Items listed in a dataset
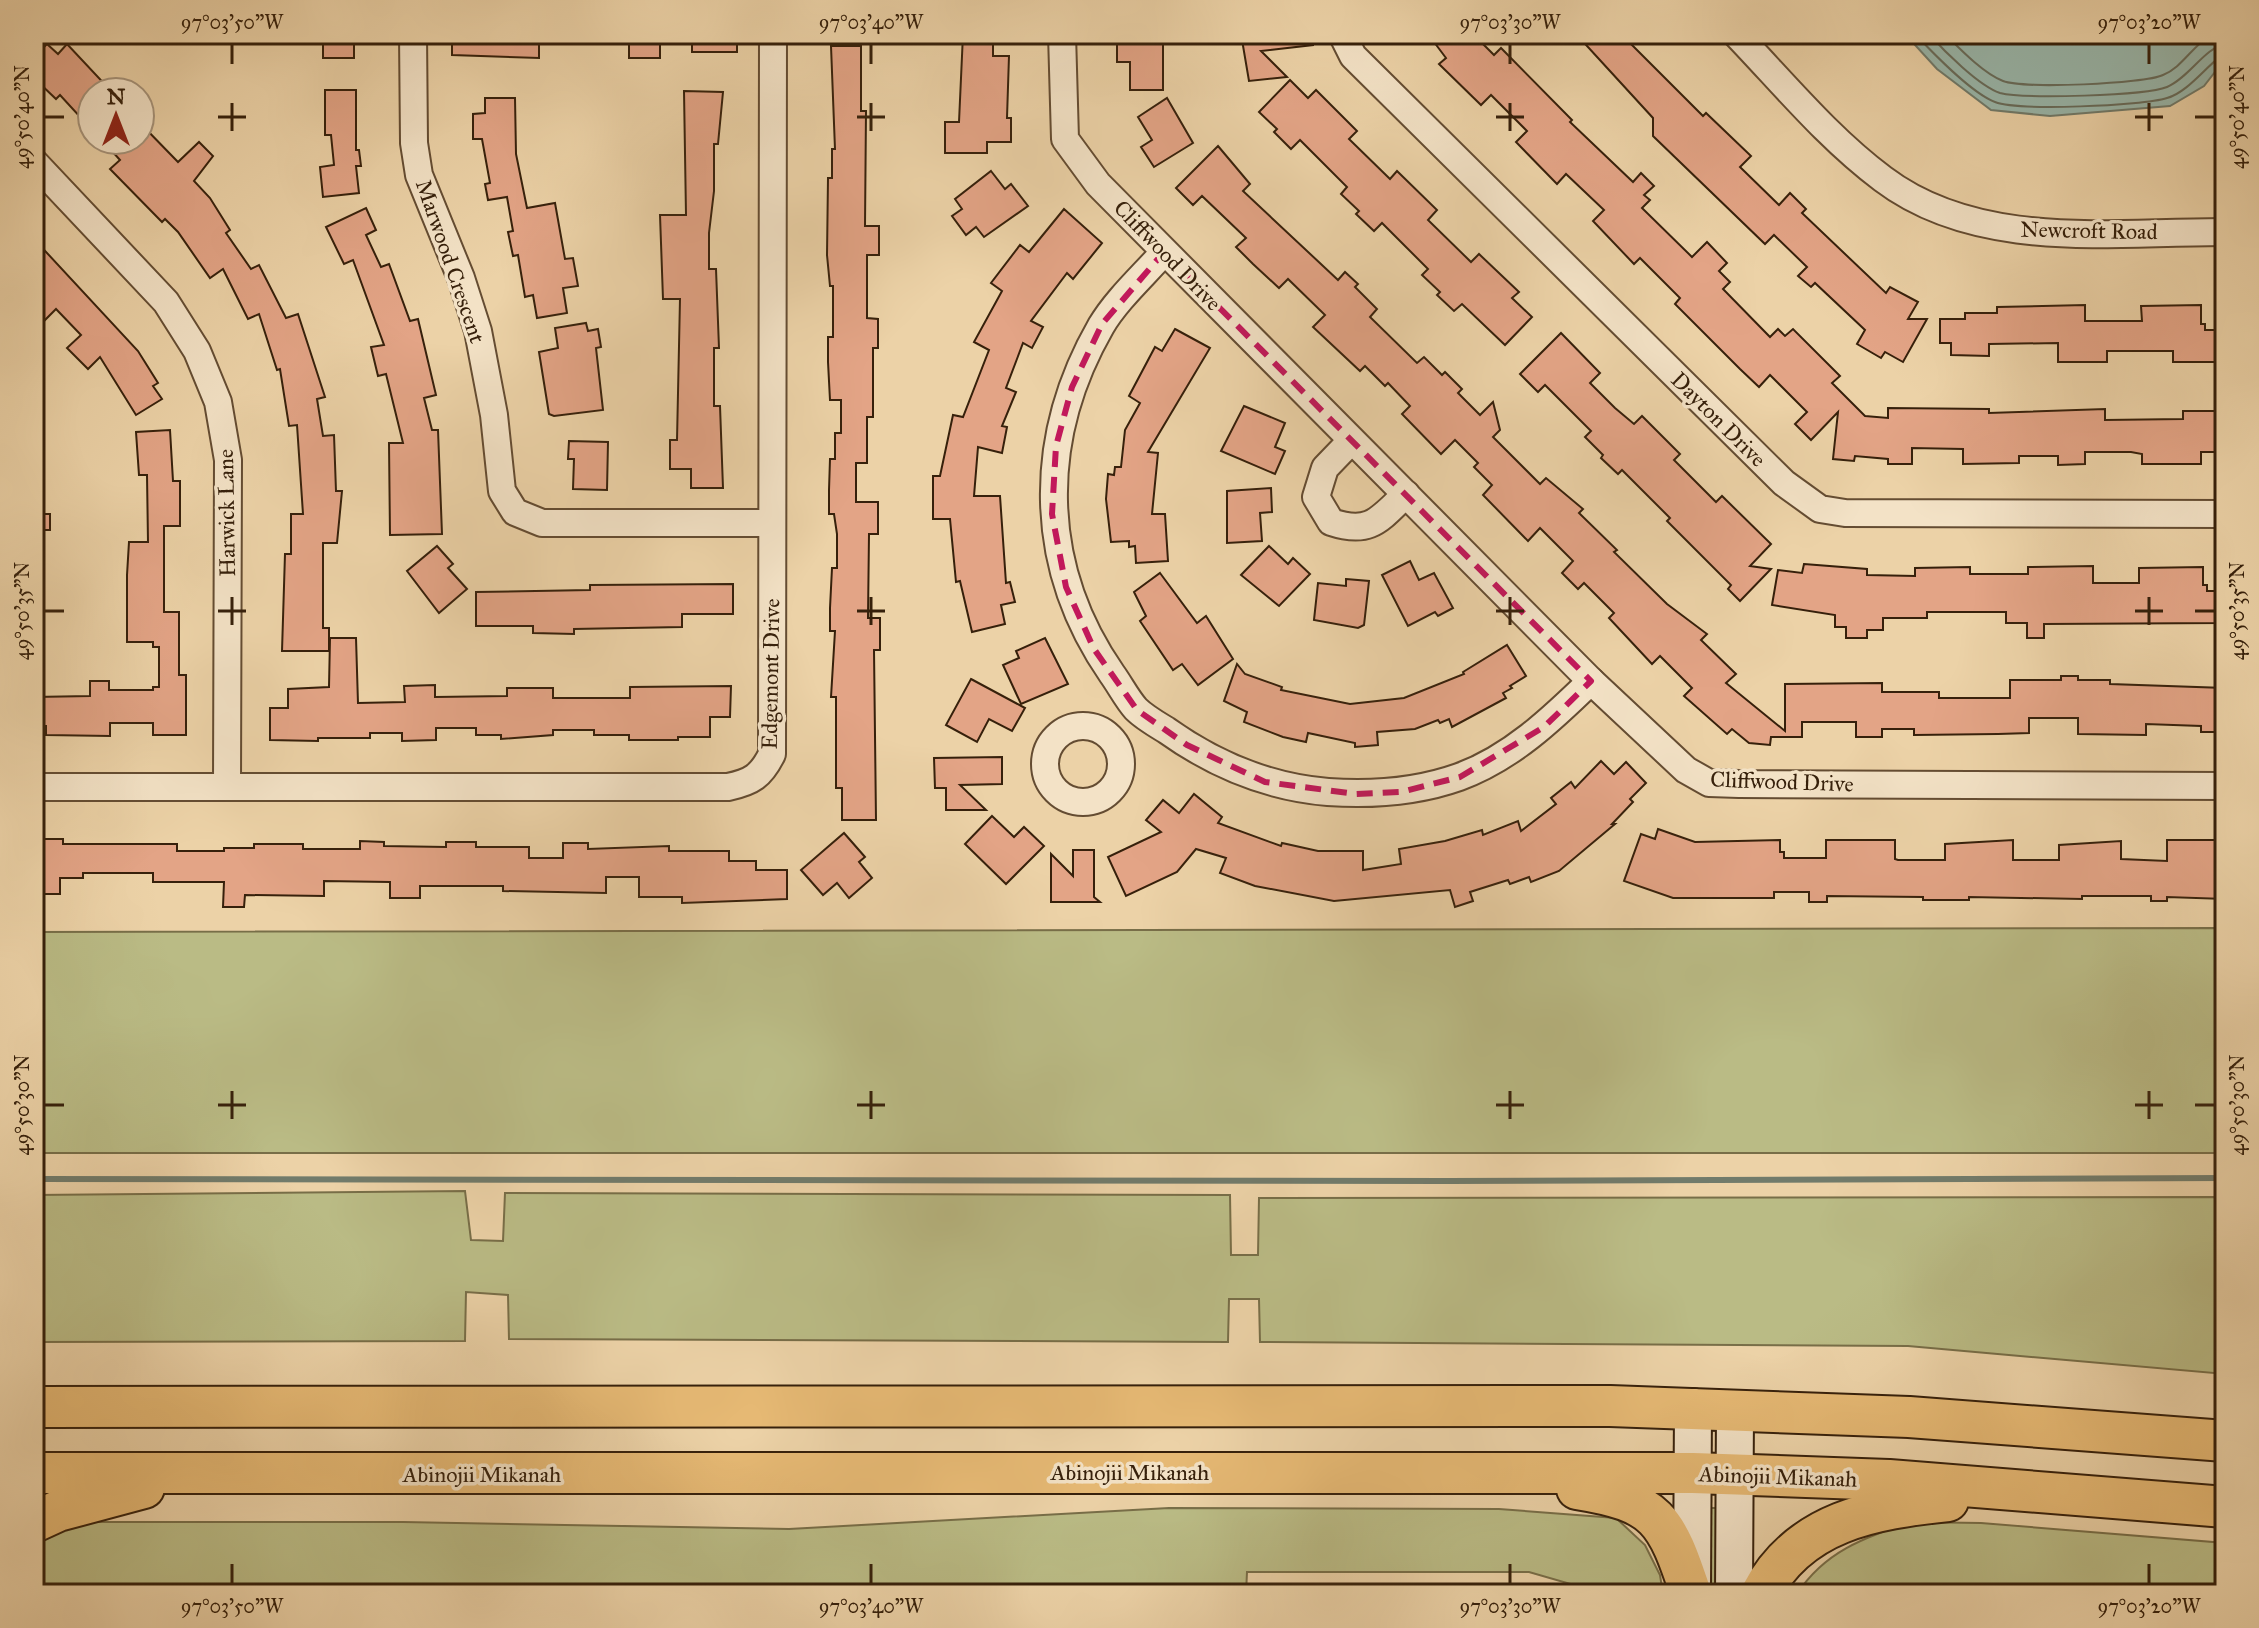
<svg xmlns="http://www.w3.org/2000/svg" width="2259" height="1628" font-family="'IM FELL Great Primer',serif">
	<rect width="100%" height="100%" fill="#ecd2a7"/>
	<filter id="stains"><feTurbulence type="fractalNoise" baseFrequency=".0025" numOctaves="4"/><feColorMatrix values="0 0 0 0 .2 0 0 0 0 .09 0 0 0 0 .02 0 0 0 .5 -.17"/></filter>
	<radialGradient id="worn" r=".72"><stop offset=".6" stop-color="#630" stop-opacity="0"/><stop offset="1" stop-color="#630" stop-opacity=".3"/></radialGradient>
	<g fill="#babb85" stroke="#786e48" stroke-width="2">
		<path d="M2225 928V1153H34V932Z"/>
		<path d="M465 1191 471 1240 503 1241 505 1193 1230 1195 1231 1255H1258L1259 1198 2225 1197V1374L1908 1346 1260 1342 1259 1299H1229L1228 1342 509 1339 508 1295 466 1292 465 1341 34 1342V1195Z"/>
		<path d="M1169 1508 1499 1509 1616 1518 1645 1545 1660 1575 1663 1594H1605L1529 1572H1247L1246 1594H34V1542L83 1522H403L789 1529Z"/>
		<path d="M1708 1508H1721V1594H1707Z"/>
		<path d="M1911 1522 1981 1523 2225 1543V1594H1797C1825 1551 1864 1538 1911 1522Z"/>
	</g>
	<path fill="#99b7ab" stroke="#717b6b" stroke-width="2" d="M1905 34H2225V59L2204 86 2170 106 2050 116 1991 110 1937 69Z"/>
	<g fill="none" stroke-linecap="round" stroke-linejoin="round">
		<g stroke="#686c5b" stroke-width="2">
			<path d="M1915 34C1933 53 1971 93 1995 102 2018 111 2142 106 2167 98 2190 92 2213 57 2225 55"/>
			<path d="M1929 34C1944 51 1979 86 2000 93 2024 99 2145 96 2167 87 2189 78 2206 46 2225 45"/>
			<path d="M1945 34C1960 49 1983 73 2003 81 2024 89 2144 84 2163 75 2185 66 2194 41 2216 34"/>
		</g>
		<path stroke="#717b6b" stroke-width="6" d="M34 1179 1448 1181 2225 1178"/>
	</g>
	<g fill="#e3a486" stroke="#36200b" stroke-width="2">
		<rect x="323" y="34" width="31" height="24"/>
		<path d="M452 34H539V58L452 55Z"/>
		<rect x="629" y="34" width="31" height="24"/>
		<rect x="692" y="34" width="45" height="18"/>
		<path d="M963 34H993V56H1009L1007 118H1011V142H987V153H945V122H959Z"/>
		<path d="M1241 34H1313V45L1261 51 1287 77 1249 81Z"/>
		<path d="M1428 34H1473L1494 55 1501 48 1572 120 1570 122 1633 182 1641 173 1654 186 1644 195 1650 200 1642 208 1692 257 1707 242 1727 263 1719 271 1730 282 1723 289 1770 337 1778 329 1785 336 1793 329 1840 376 1832 383 1865 416 1888 418V408L1989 409V413L2105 409V420L2183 419V411H2224L2223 452H2201V464H2142V454L2131 452H2085V464L2058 465V456H2019V463L1963 464V449L1912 448V464H1888V459L1855 456 1854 461 1833 459 1838 412 1811 440 1795 424 1807 412 1770 375 1759 387 1740 369 1675 304 1680 298 1640 258 1634 264 1593 221 1604 210 1566 174 1557 184 1516 142 1527 131 1491 95 1481 105 1439 64 1446 58Z"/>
		<path d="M1576 34H1621L1703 116 1706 113 1751 156 1740 167 1779 205 1790 193 1806 209 1802 213 1886 293 1890 287 1918 302 1908 319H1927L1903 362 1885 352 1881 358 1857 344 1865 330 1815 283 1811 287 1798 276 1807 267 1774 235 1765 244 1653 136V118Z"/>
		<path d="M1117 39 1163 40V90H1130V62H1117Z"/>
		<path d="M47 44 58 54 67 44 112 92H92V130L60 95 56 99 34 78V57Z"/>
		<path d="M831 46H861V111H866L865 226H879V255H867V318L878 319V348H873V417H867V463H856V502H878V534H869L868 618H880V650H874L876 820H842V788H836V697H831L835 631H830V608L832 568H837V534L834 514H829V490L830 459H835V433H841V400H830L828 362V337H833V286H830L827 255 828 178H832V149H835Z"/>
		<path d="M1290 80 1308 98 1316 90 1357 131 1349 139 1390 179 1397 171 1437 210 1428 220 1471 262 1479 254 1519 292 1512 298 1532 317 1505 345 1462 304 1454 311 1437 295 1440 292 1422 275 1428 269 1382 223 1374 231 1356 214 1359 211 1341 194 1347 187 1300 140 1291 149 1274 132 1277 129 1259 112Z"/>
		<path d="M325 90H356V150H359L361 166H356L359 193 323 197 320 167 334 165 331 135H325Z"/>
		<path d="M684 91 723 92 718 144H714V191L709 233V269H716L719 348H714V406H720L723 488H691V469H670V440H677L680 299H663L660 215H686Z"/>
		<path d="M485 98H515L516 154 527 208 555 203 565 259 573 258 578 286 563 288 567 313 537 318 533 295 525 297 518 255 513 256 508 232 513 231 507 197 488 200 485 184 490 183 482 139H473V114L485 113Z"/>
		<path d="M1167 98 1193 143 1154 167 1141 147 1152 140 1138 117Z"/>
		<path d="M140 123 178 162 199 142 213 156 194 181 210 198 230 230 226 233 251 269 259 265 286 318 298 314 325 397 317 399 323 436 334 435 336 491H342L337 543H323V628H329V651H282L285 554H291V514H303L297 425 289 426 280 369 277 370 259 314 248 319 223 269 210 278 178 232 165 219 162 222 110 169 120 160 102 140H140Z"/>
		<path d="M1218 146 1250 184 1243 191 1338 280 1345 272 1358 284 1355 287 1377 309 1370 317 1417 363 1424 357 1442 375 1445 372 1462 389 1458 393 1480 415 1493 402 1500 430 1493 437 1540 484 1546 478 1583 509 1579 513 1617 550 1614 552 1667 604 1707 634 1701 640 1736 674 1726 683 1785 731V684L1882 683V692H1939V698H2010V680H2061V676H2078V680H2110V684L2225 688V732H2201V726L2146 724V735L2078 734V718H2029V733L1998 734 1914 735V729H1882V737H1856V722H1802V737H1771L1770 745 1749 743 1732 729 1727 734 1684 696 1692 688 1660 656 1652 664 1609 618 1614 613 1584 583 1578 589 1562 573 1573 561 1540 528 1528 541 1483 495 1492 485 1474 467 1478 463 1455 440 1441 454 1402 414 1410 406 1388 383 1385 386 1365 366 1360 371 1313 327 1325 315 1288 279 1279 288 1253 264 1236 247 1246 238 1202 196 1193 205 1176 188Z"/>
		<path d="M991 171 1005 189 1011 184 1028 206 984 237 976 227 966 235 952 216 962 209 955 199Z"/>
		<path d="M366 208 376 230 366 235 381 267 389 264 410 321 418 319 436 395 424 398 432 430H438L442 534 390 535 389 443H403L386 374 378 376 371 347 384 345 353 260 344 264 326 227Z"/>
		<path d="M1064 209 1102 243 1073 279 1067 273 1031 321 1043 327 1032 348 1023 343 1006 388 1016 392 1002 426 1007 427 1002 453 978 447 974 496H1000L1006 583 1010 582 1015 602 1001 605 1005 624 972 632 960 581 956 582 950 519H933V476H940L953 415 963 417 989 350 974 342 1002 291 991 283 1020 245 1029 252Z"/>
		<path d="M34 239 138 351 158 383 153 386 162 399 136 415 100 357 88 369 67 348 81 335 56 309 44 321 34 312Z"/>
		<path d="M2085 305V321H2142L2141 306 2201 305V324H2205V330H2222V362H2173V351H2107V362H2058V343L1989 344V356L1951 355V343H1940V319H1965V313H1997V307Z"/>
		<path d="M586 323 588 331 598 329 601 347 596 348 603 410 554 416 549 414 539 352 558 348 555 328Z"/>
		<path d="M1175 329 1210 348 1148 452 1158 453 1152 514H1165L1168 561 1136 563 1135 546 1129 547V541L1111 542 1106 499 1108 474 1114 475 1115 467H1121L1125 430 1140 403 1129 396 1155 347 1162 351Z"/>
		<path d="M1561 333 1600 373 1590 383 1615 408 1634 424 1642 416 1680 454 1674 460 1716 502 1722 496 1771 544 1750 566 1771 569 1740 601 1728 589 1731 585 1667 521 1670 518 1622 470 1618 474 1601 458 1603 455 1585 437 1591 431 1545 385 1538 392 1520 374Z"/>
		<path d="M1244 406 1285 423 1275 447 1285 451 1275 474 1221 451Z"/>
		<path d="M170 430 173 481H180V526H164V612H179V675H186V735H153V723H110V736L46 735V726H34V697L90 696V681H109V690H153V687H159V647H153V642H127V575L129 542H148L147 475H139L136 432Z"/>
		<path d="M569 441 608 442 607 490 573 489 574 459H568Z"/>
		<path d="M1271 488 1272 512 1260 513 1262 541 1227 543V491Z"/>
		<rect x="34" y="514" width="16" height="16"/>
		<path d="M437 546 453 564 448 568 467 589 439 613 407 571Z"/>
		<path d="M1269 546 1288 564 1293 558 1310 574 1279 606 1241 575Z"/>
		<path d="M1410 561 1419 580 1434 573 1453 608 1438 616 1435 612 1408 626 1382 575Z"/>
		<path d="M1804 564 1867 569V575L1915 576V568L1970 567V574H2028V567L2093 566V583H2139V568L2203 567V585H2207V591H2224L2223 623 2044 624V638H2027V623H2006V612H1927V618H1883V630H1867V638H1846V627H1835V615L1772 605 1778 570 1802 573Z"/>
		<path d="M1160 573 1197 623 1206 616 1233 659 1198 685 1182 664 1173 670 1140 621 1146 616 1134 592Z"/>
		<path d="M1346 579 1369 581 1364 625 1358 628 1314 620 1318 583 1346 586Z"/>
		<path d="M733 584V614H682V627L574 629V634L533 633V626H476V592L590 590V585Z"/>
		<path d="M330 638H356L358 703 405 702 404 686 435 685V697L507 696V688H553V698H630V687L731 686 730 717H710V737H678V740H629V735H594V730H553V735L501 739V735H476V728H436V740L402 741V733H370V738H318V741L270 740V708H288V689L329 687Z"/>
		<path d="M1045 638 1068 684 1021 704 1003 665 1019 658 1016 651Z"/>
		<path d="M1507 645 1526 676 1510 686 1512 688 1503 693 1506 698 1452 727 1449 719 1440 723 1438 720 1415 729 1377 732 1378 745 1355 747V743L1308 733 1306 742 1283 737 1244 722 1247 712 1224 701 1237 664 1245 674 1282 687 1281 690 1350 704 1404 698 1464 674 1463 672Z"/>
		<path d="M971 679 1025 708 1012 731 989 719 977 742 946 725Z"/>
		<path d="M1002 757V784L960 785 986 810H946V788H935L934 758Z"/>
		<path d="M1601 761 1614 774 1626 762 1646 783 1630 799 1633 802 1612 824H1615L1559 871 1531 882 1529 877 1510 884 1508 880 1470 892 1473 901 1455 907 1450 890 1334 901 1255 886 1220 873 1226 858 1196 849 1177 872 1126 896 1108 857 1161 832 1146 820 1163 800 1179 813 1194 794 1222 817 1218 823 1281 846 1282 843 1318 851H1363V870L1401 864 1399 849 1445 841 1482 830 1483 835 1518 821 1521 831 1556 804 1551 798 1571 782 1575 788Z"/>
		<path d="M992 816 1014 837 1024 827 1044 846 1006 884 965 844Z"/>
		<path d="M1658 829 1695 842 1780 840V852H1784V858H1826V840H1895V859L1898 860H1945V844L2013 840V860H2059V845L2121 841V859L2167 861V840H2225V899L2167 897V901H2151V896H2082V899L1969 897V900H1923V897L1827 896V902H1809V892H1774V898H1673L1624 881 1641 834 1655 839Z"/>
		<path d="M844 833 865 857 859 862 872 878 849 898 837 883 823 895 801 870Z"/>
		<path d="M34 839H63V844H177V851H224V848H254V844H303V849H360V841L384 842V846L446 847V842H476V847H529V858H563V843H588V849L669 846V851H729V861H756V870H787V899L682 903V897H639V877H606V893L503 891V886H420V898H390V882L324 881V896L245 895 244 907H223L224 882H153V873H83V878H60V894H34Z"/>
		<path d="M1073 850H1094V897L1100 902H1051V854L1073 876Z"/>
	</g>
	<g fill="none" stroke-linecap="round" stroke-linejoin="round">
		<defs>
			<g id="street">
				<path d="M413 34 414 143 419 175 461 278 478 331 494 415 502 491 515 512 542 523H772"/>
				<path d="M1062 34 1065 139 1098 184 1591 681 1686 770 1709 783 1739 784 2225 786"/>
				<path d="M1342 34 1353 56 1784 483 1820 509 1845 513 2225 514"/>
				<path d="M1736 34C1783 83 1828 138 1883 179 1978 251 2114 232 2225 232"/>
				<path d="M34 162 166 302 197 351 218 402 228 460 227 786"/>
				<path d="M1164 252C1144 275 1117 299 1101 326 1036 439 1037 566 1112 674 1120 685 1127 699 1136 709 1144 717 1156 724 1166 730 1215 765 1267 787 1328 792 1372 795 1417 792 1459 777 1511 758 1552 719 1591 681"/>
				<path d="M1351 441 1325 468 1316 497 1331 522C1370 535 1379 520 1406 494"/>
				<circle cx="1083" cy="764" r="38"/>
				<path d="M34 787H728C752 782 761 776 772 754L773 34"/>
			</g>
			<g id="secondary">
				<path d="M1692 1588 1693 1407"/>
				<path d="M1734 1594 1735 1409"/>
			</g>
			<g id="primary">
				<path d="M34 1407 1610 1406 1909 1417 2225 1441"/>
				<path d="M34 1473H1693L1889 1480 2225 1507"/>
				<path d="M1577 1489C1658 1502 1666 1519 1691 1594"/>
				<path d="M34 1522 58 1511 144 1488"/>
				<path d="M1761 1594C1799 1521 1873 1509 1948 1501"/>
			</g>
		</defs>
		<use href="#street" stroke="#644c32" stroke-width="30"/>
		<use href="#secondary" stroke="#36200b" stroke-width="40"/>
		<use href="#primary" stroke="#36200b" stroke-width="44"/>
		<use href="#street" stroke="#f3e2c6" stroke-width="26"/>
		<use href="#secondary" stroke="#f3e2c6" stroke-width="36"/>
		<use href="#primary" stroke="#e6b974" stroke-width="40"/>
	</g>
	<path fill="none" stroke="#c2185b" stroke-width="6" stroke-dasharray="16 10" stroke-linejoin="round" d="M1164 252 1591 681 1544 727 1460 777 1401 792 1356 794 1265 782 1187 745 1137 710 1094 649 1066 587 1052 514 1056 446 1072 387 1102 324Z"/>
	<path fill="none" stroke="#36200b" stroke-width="3" d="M232 44V64M871 44V64M1510 44V64M2149 44V64M232 103V131M871 103V131M1510 103V131M2149 103V131M44 117H64M218 117H246M857 117H885M1496 117H1524M2135 117H2163M2195 117H2215M232 597V625M871 597V625M1510 597V625M2149 597V625M44 611H64M218 611H246M857 611H885M1496 611H1524M2135 611H2163M2195 611H2215M232 1091V1119M871 1091V1119M1510 1091V1119M2149 1091V1119M44 1105H64M218 1105H246M857 1105H885M1496 1105H1524M2135 1105H2163M2195 1105H2215M232 1564V1584M871 1564V1584M1510 1564V1584M2149 1564V1584"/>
	<g text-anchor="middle" stroke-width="7" stroke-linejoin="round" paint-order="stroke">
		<g font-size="22" fill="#36200b" stroke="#f3e2c6">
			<text transform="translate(2089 230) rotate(1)" y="8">Newcroft Road</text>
			<text transform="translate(1168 255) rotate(46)" y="8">Cliffwood Drive</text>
			<text transform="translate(451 261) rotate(71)" y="8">Marwood Crescent</text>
			<text transform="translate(1719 419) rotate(45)" y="8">Dayton Drive</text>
			<text transform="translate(226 513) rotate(-91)" y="8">Harwick Lane</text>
			<text transform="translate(770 674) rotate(-89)" y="8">Edgemont Drive</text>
			<text transform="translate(1782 781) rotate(2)" y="8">Cliffwood Drive</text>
			<text x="1130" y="1480">Abinojii Mikanah</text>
			<text x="482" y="1482">Abinojii Mikanah</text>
			<text transform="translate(1778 1476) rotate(2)" y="8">Abinojii Mikanah</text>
		</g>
	</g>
	<rect width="2259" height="1628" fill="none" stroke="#ecd2a7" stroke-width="88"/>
	<g transform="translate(116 116)"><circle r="38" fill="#f3e2c6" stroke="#a7947b" stroke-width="2"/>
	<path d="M0-6L14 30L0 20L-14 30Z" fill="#8f2418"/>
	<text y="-12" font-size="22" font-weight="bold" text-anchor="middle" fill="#36200b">N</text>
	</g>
	<rect x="44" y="44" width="2171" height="1540" fill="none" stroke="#36200b" stroke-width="3"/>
	<g font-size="20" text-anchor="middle" fill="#36200b">
		<text x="232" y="29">97°03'50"W</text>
		<text x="871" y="29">97°03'40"W</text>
		<text x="1510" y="29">97°03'30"W</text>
		<text x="2149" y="29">97°03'20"W</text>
		<text transform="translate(22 117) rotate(-90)" y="7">49°50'40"N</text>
		<text transform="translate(2237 117) rotate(-90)" y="7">49°50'40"N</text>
		<text transform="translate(22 611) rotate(-90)" y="7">49°50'35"N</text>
		<text transform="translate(2237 611) rotate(-90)" y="7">49°50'35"N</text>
		<text transform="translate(22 1105) rotate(-90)" y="7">49°50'30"N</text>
		<text transform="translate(2237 1105) rotate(-90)" y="7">49°50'30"N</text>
		<text x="232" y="1613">97°03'50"W</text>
		<text x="871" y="1613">97°03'40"W</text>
		<text x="1510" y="1613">97°03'30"W</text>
		<text x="2149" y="1613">97°03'20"W</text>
	</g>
	<rect width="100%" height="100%" filter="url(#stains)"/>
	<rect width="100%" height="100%" fill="url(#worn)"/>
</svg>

» About this exercise
The answer must be every line from the entries above that holds the string "worn".

» Task solution
	<radialGradient id="worn" r=".72"><stop offset=".6" stop-color="#630" stop-opacity="0"/><stop offset="1" stop-color="#630" stop-opacity=".3"/></radialGradient>
	<rect width="100%" height="100%" fill="url(#worn)"/>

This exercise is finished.